En outre, plusieurs instances internationales ont consacré le principe d'une présomption de minorité, notamment la Cour européenne des droits de l'homme et le comité des droits de l'enfant des Nations unies, dans ses constatations du 31 mai 2019 concernant l'Espagne. Ainsi que l'a souligné ma collègue Élodie Jacquier-Laforge en commission, pour cette seule raison, prise séparément, le groupe Dem est défavorable à cette proposition de loi.

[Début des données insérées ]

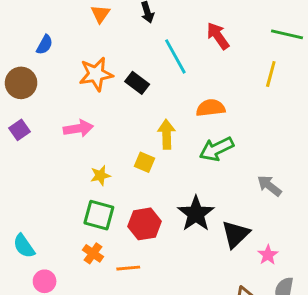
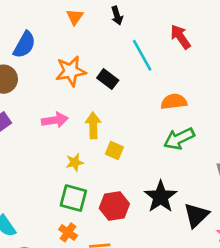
blue semicircle: (45, 45) -> (24, 45), size x1.5
yellow arrow: (166, 134) -> (93, 125), moved

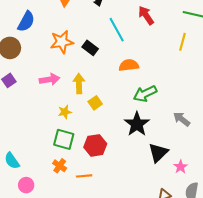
orange semicircle: (174, 102) -> (129, 65), moved
yellow square: (114, 150) -> (95, 103), turned 32
black star: (161, 197) -> (137, 124), moved

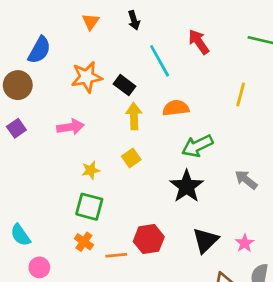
yellow line: (183, 42) -> (241, 95), moved
yellow arrow: (79, 83) -> (134, 116), moved
red hexagon: (95, 145) -> (149, 239), moved
black triangle: (158, 153) -> (205, 240), moved

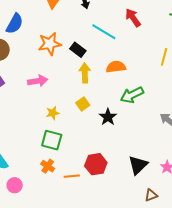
cyan line: (160, 61) -> (104, 32), turned -30
black star: (187, 186) -> (108, 117), moved, size x0.7

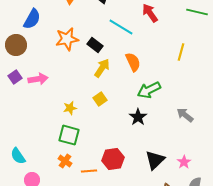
orange semicircle: (116, 67) -> (133, 62), turned 72
yellow arrow: (85, 73) -> (102, 68), turned 36
pink arrow: (38, 81) -> (38, 79), moved
black star: (108, 117) -> (138, 117), moved

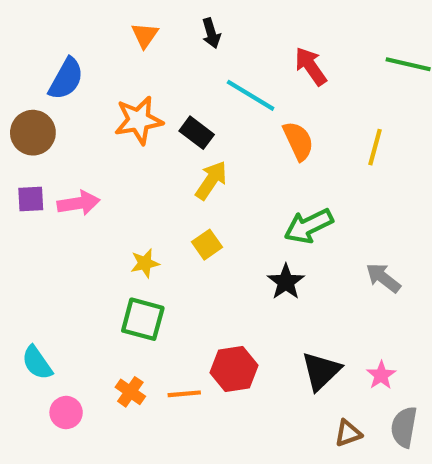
orange semicircle: (133, 62) -> (298, 141), moved
purple square: (15, 77) -> (31, 199), turned 32
orange cross: (65, 161) -> (130, 392), moved

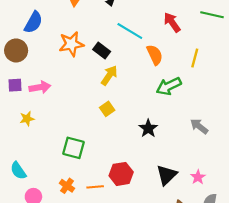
red arrow: (311, 66) -> (172, 22), moved
green arrow: (309, 226) -> (169, 86), moved
yellow star: (145, 263) -> (27, 119), moved

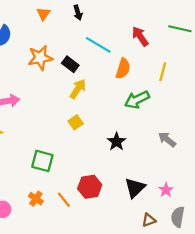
orange semicircle: (155, 55) -> (123, 69), turned 42
orange line: (95, 187) -> (64, 200), turned 56

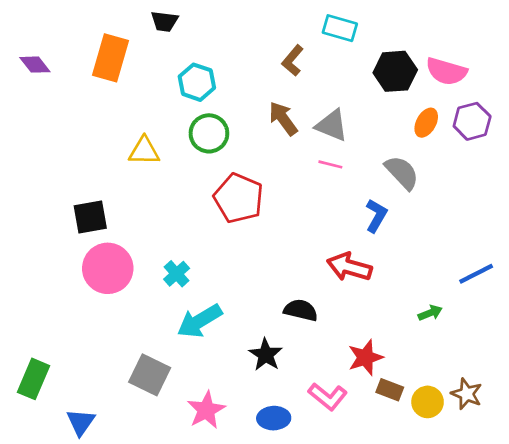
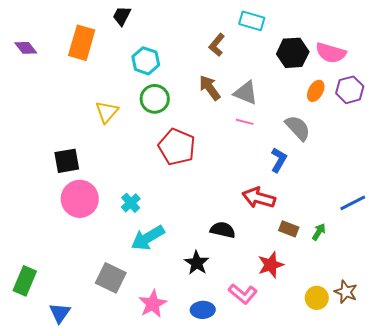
black trapezoid: (164, 21) -> (122, 16), turned 110
yellow triangle: (144, 151) -> (107, 112), turned -50
green arrow: (430, 313) -> (319, 232), turned -36
brown rectangle: (390, 390) -> (289, 229), moved

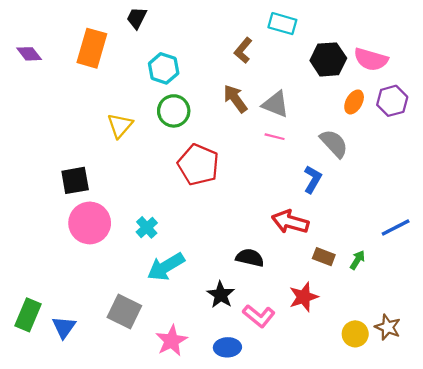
pink L-shape: (243, 294) -> (259, 316), moved
blue triangle: (60, 313) -> (64, 327), moved

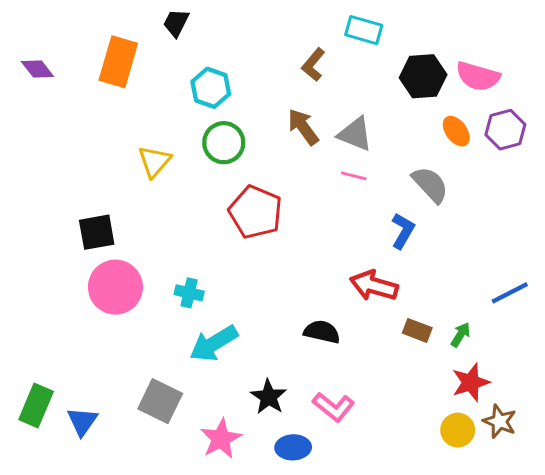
orange ellipse: (354, 102) -> (456, 131), turned -65
cyan cross: (147, 227) -> (189, 293), turned -35
black star: (221, 295) -> (269, 397), moved
red star: (304, 297) -> (471, 382), moved

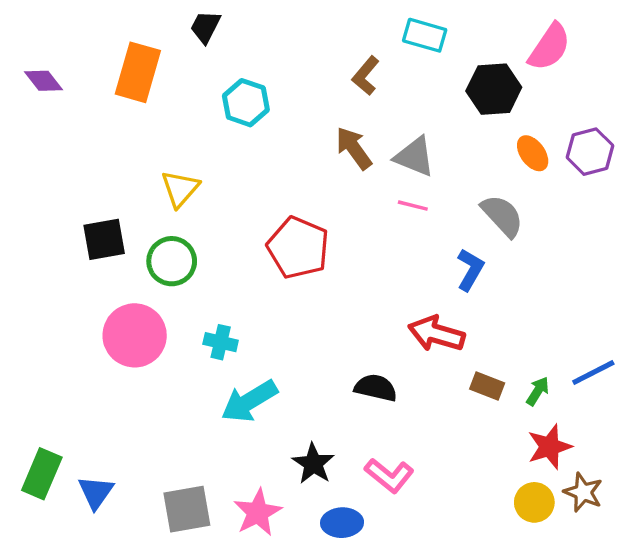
pink semicircle: (478, 76) -> (549, 47), moved, turned -72
green circle: (224, 143) -> (172, 261), moved
black square: (97, 232) -> (104, 239), moved
blue line: (510, 293) -> (593, 373), moved
gray square: (160, 401) -> (187, 509), moved, turned -36

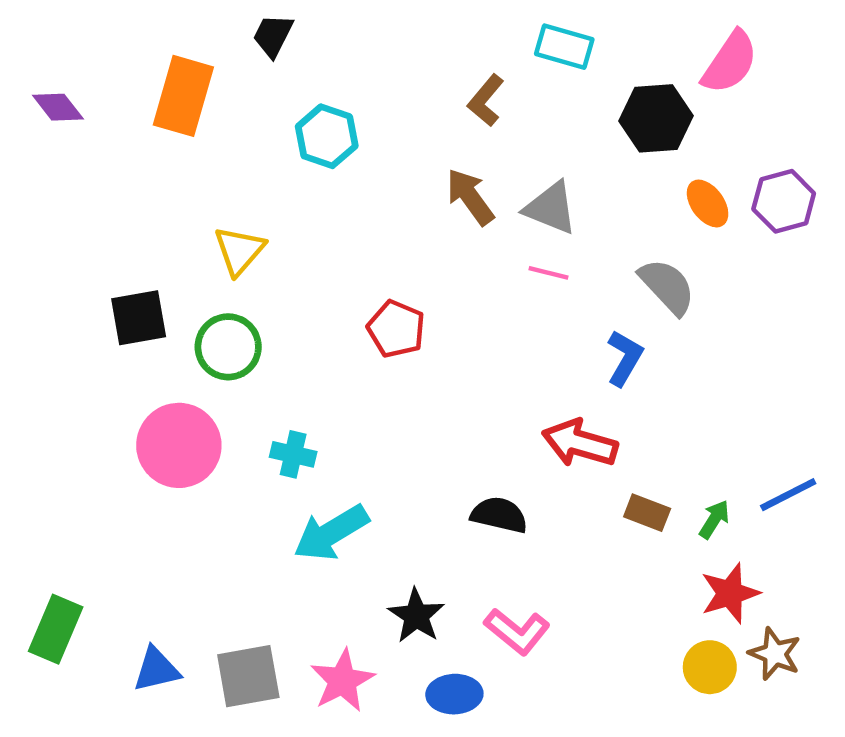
red pentagon: (298, 248) -> (396, 329), size x0.7
blue triangle: (96, 492) -> (156, 669), moved, turned 42

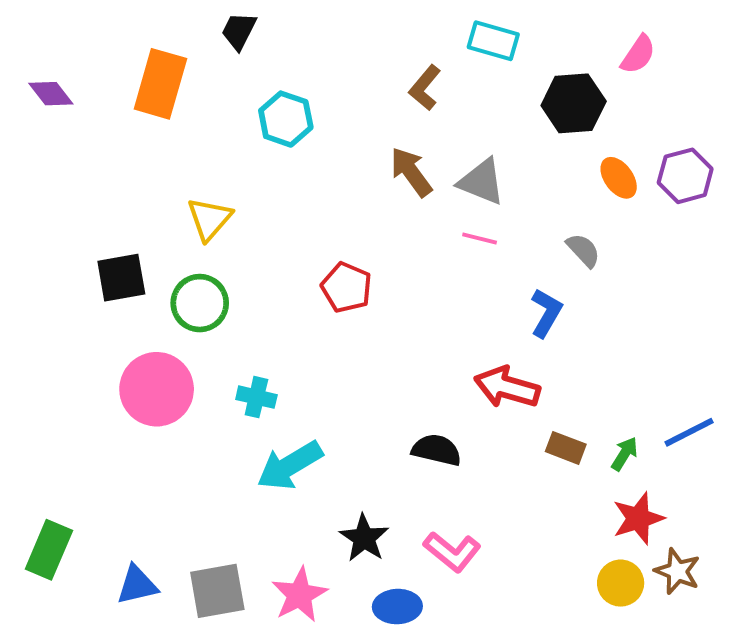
pink semicircle: (730, 62) -> (638, 54), size x0.7
gray semicircle: (667, 286) -> (583, 250), size x0.7

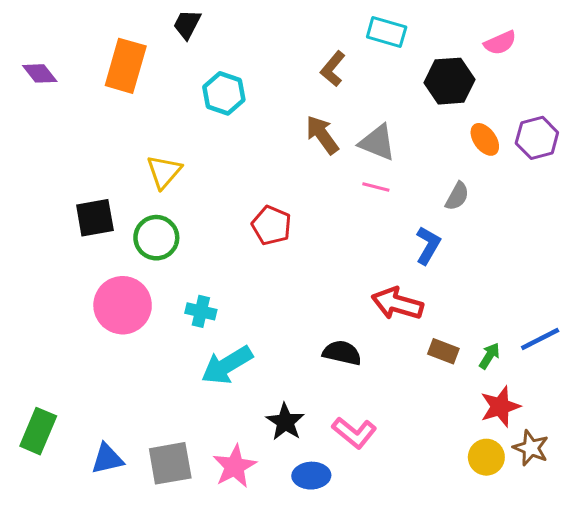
pink semicircle: (638, 54) -> (500, 43), turned 32
gray semicircle: (583, 250) -> (457, 196), turned 72

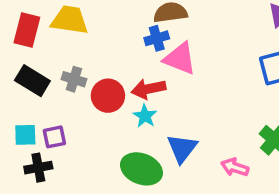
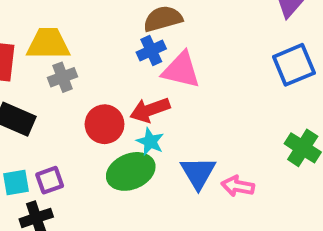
gray cross: (74, 79) -> (62, 77), moved, turned -30
pink arrow: (235, 167) -> (238, 186), moved
green ellipse: (141, 169) -> (131, 171), moved, turned -36

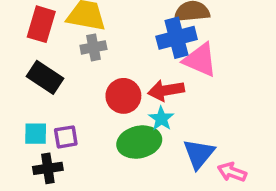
blue cross: (151, 51) -> (177, 38), size x1.5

Mes chers collègues, nous pouvons envisager d'autres pistes, plus respectueuses des droits de l'enfant. Jean-François Eliaou et Antoine Savignat, corapporteurs de la mission d'information sur les problématiques de sécurité associées à la présence sur le territoire de mineurs non accompagnés, ont formulé plusieurs recommandations dans leur rapport. Ils proposent notamment la généralisation du fichier AEM, un recours accentué aux relevés d'empreintes digitales pour les individus se prétendant mineurs non accompagnés et un renforcement de la coopération internationale. L'actualité récente fournit d'ailleurs une belle illustration de cette coopération : le 7 décembre dernier, le ministre de la justice, Éric Dupond-Moretti, et son homologue marocain, Mohamed Ben Abdelkader, ont signé une entente judiciaire relative au retour des mineurs non accompagnés dans leur pays d'origine.
Vous l'aurez compris, madame la rapporteure, mes chers collègues, le groupe Dem ne votera pas la proposition de loi, car la lutte contre la fraude à l'identité dans le cas des mineurs non accompagnés peut et doit s'appuyer sur des moyens respectueux de l'intérêt supérieur de l'enfant.